This was published in Clarkesworld, where I heard it on the podcast. There are some seriously creepy undertones that seem to suggest there’s something deeper. I’m not sure I was ever able to fully unravel them. It served as an interesting puzzle, especially trying to understand the narrator’s motivations and personality only from her instructions. It’s very well written, and has some definite emotional connection. The reason I didn’t rank this one higher is that I didn’t feel there was any character or plot arc–nothing changed. I enjoyed it for sure, but to pick it as my favorite story of the year it has to have something more.
This story also seriously needed a better title. Single-word titles, when the word is from the dictionary, are often not very evocative. But this is the least evocative title I think I’ve ever seen. I saw this on a suggested reading list for the Nebula, and I knew I must have heard it on the Clarkesworld podcast but the title brought back absolutely no memory of the story. I’m sure I’ve read dozens of stories in the last year that involved some kind of robot, and I didn’t have any recollection which one it would be.

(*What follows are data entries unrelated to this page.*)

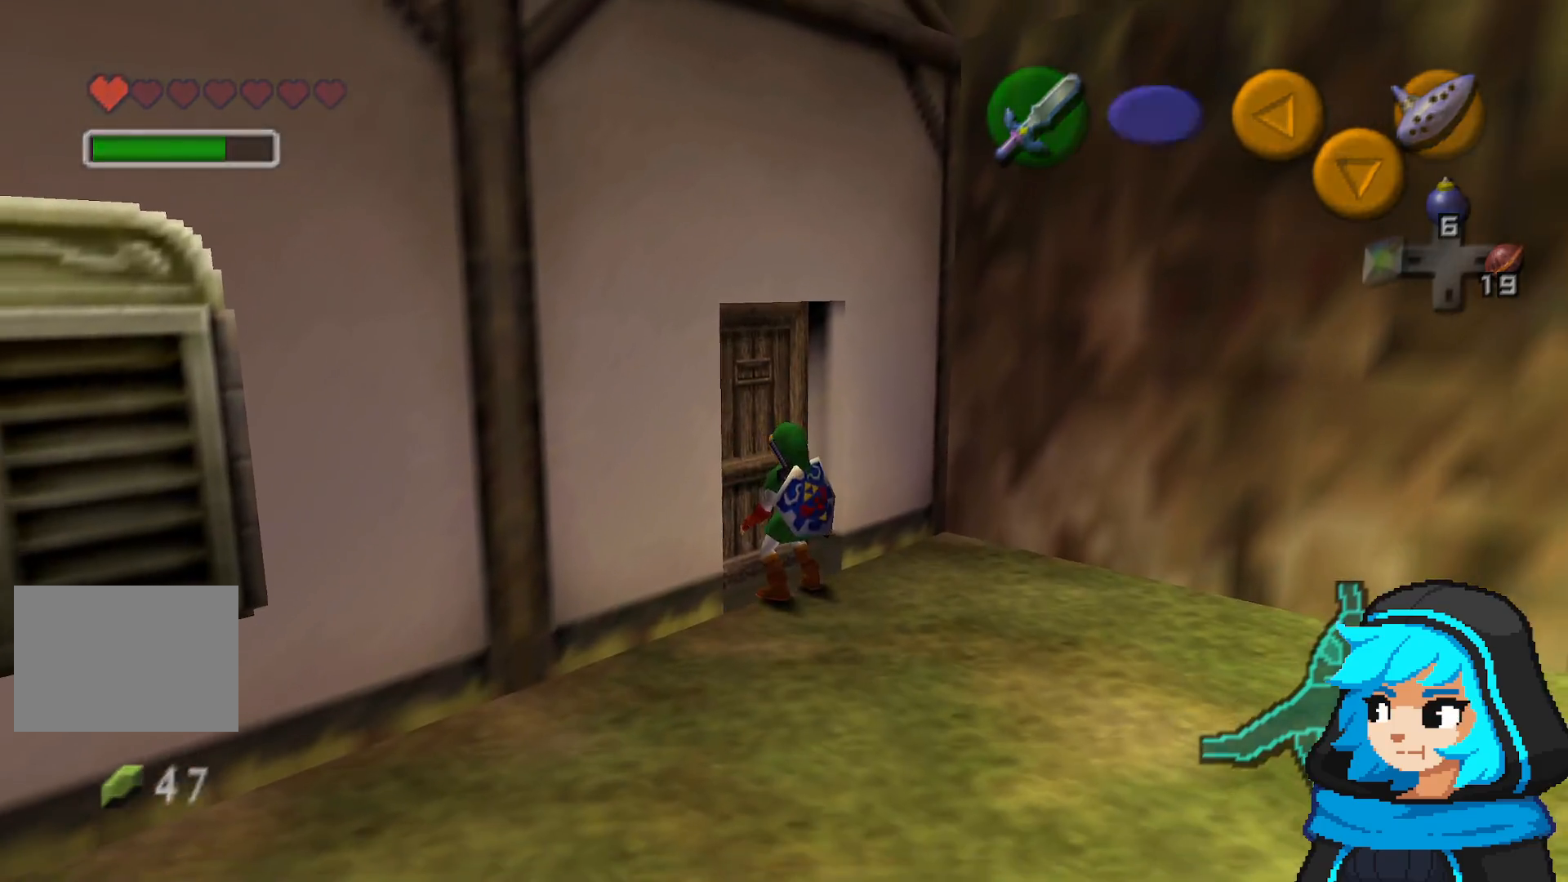
{"dt_ms": 500, "buttons": [], "left_stick": "center", "events": [[117, "A", "up"], [117, "left_stick", "center"]]}
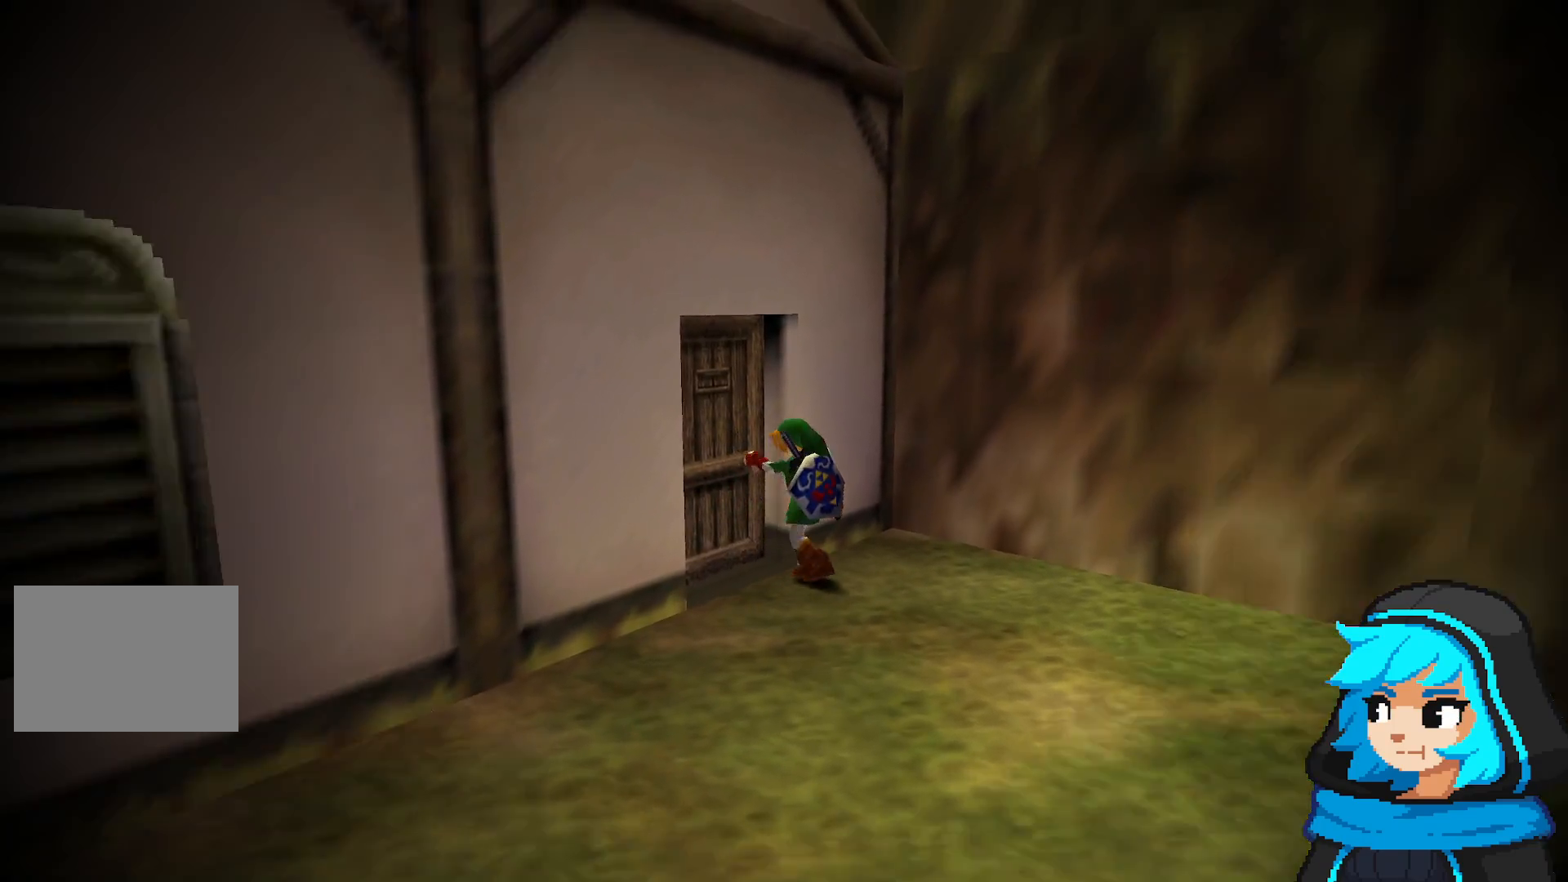
{"dt_ms": 500, "buttons": [], "left_stick": "center", "events": []}
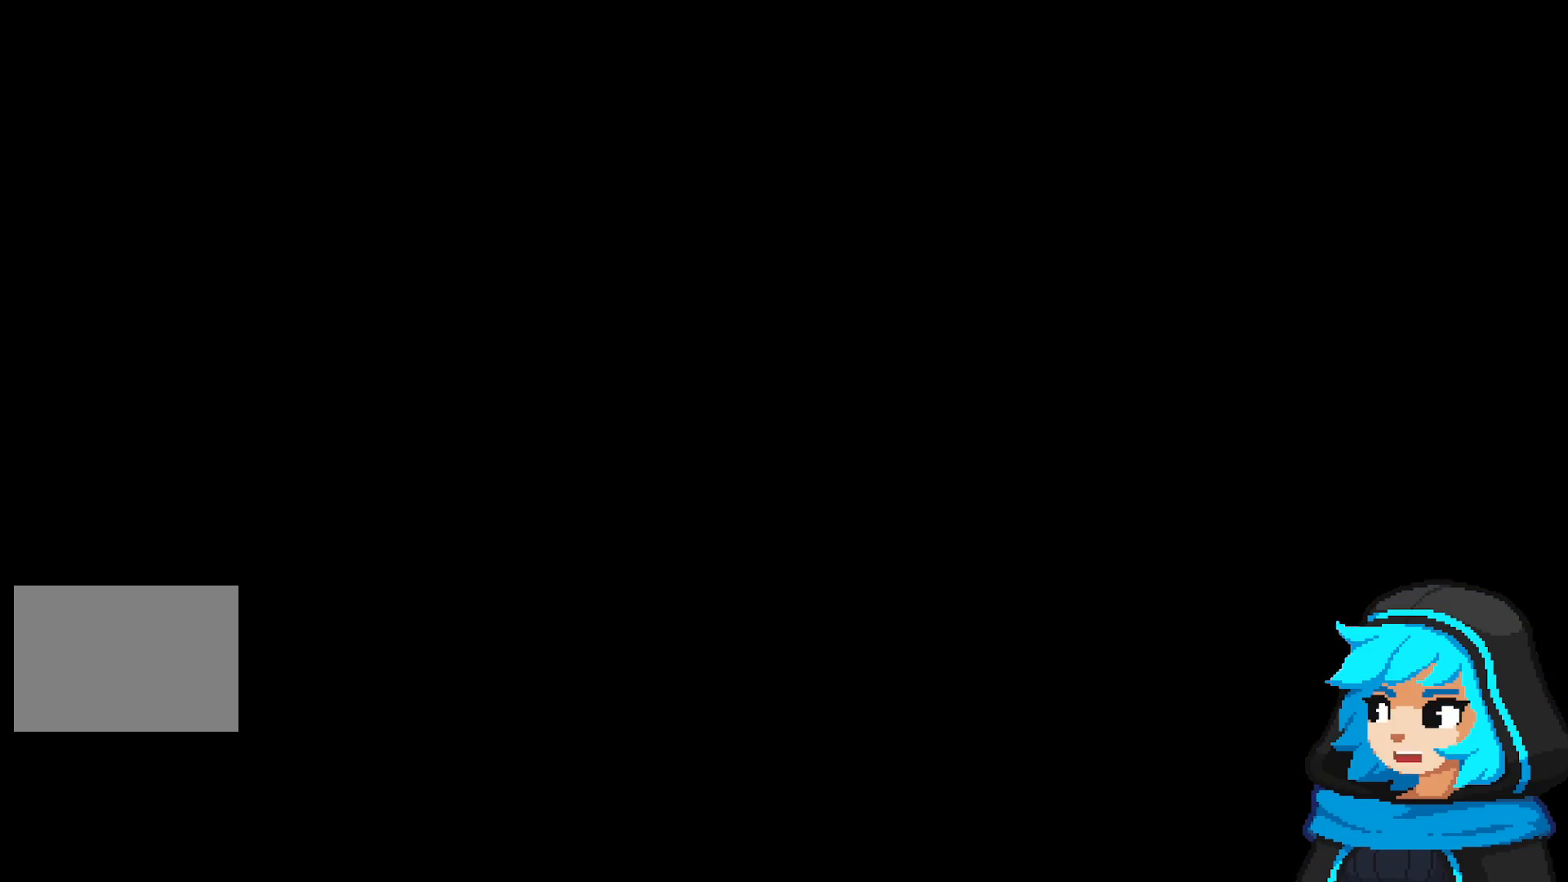
{"dt_ms": 500, "buttons": [], "left_stick": "center", "events": []}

to which Bonnie Jo Stufflebeam said:
I believe the title “Robot” is meant to evoke another story, which “Robot” is very reminiscent of: “Girl” by Jamaica Kincaid. The two stories go great in tandem; I think having read “Girl” first made my reading of “Robot” that much richer.
To which I say: "Robot" is now not the least evocative title I've ever seen. "Girl" is worse.
Yeah, what did I miss that said there was an alien invasion? If anything, I got that we had met an alien race and there was a trade agreement between.
I don't think it an unreasonable interpretation, though I suspect it was not intended by the author. There's enough creepy undertones in there that I'm not entirely convinced are just the result of paranoia in the narrator.